Work request -> Each line of the records that holds "Peso" should be shown in full.

Information provided ->
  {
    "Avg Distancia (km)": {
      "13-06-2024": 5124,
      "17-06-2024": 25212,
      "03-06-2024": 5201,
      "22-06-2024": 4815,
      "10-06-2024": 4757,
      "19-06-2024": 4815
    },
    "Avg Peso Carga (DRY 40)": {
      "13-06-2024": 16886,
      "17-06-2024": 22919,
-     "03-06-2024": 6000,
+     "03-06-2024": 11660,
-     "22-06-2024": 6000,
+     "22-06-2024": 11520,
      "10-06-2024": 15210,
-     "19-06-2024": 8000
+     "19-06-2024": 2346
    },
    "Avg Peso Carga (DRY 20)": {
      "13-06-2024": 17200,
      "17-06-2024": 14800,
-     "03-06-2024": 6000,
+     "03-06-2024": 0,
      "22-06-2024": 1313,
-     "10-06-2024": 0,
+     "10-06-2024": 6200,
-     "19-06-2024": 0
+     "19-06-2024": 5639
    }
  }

...

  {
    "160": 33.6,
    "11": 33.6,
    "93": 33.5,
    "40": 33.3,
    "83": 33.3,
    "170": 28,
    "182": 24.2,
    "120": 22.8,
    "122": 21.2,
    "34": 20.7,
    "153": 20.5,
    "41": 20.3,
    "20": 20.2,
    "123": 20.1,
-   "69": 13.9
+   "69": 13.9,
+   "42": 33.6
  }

---

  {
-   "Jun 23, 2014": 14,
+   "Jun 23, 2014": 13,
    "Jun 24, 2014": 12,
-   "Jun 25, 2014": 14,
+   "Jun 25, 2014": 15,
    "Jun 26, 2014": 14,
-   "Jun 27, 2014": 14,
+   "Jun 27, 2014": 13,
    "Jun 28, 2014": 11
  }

The completed task ->
    "Avg Peso Carga (DRY 40)": {
    "Avg Peso Carga (DRY 20)": {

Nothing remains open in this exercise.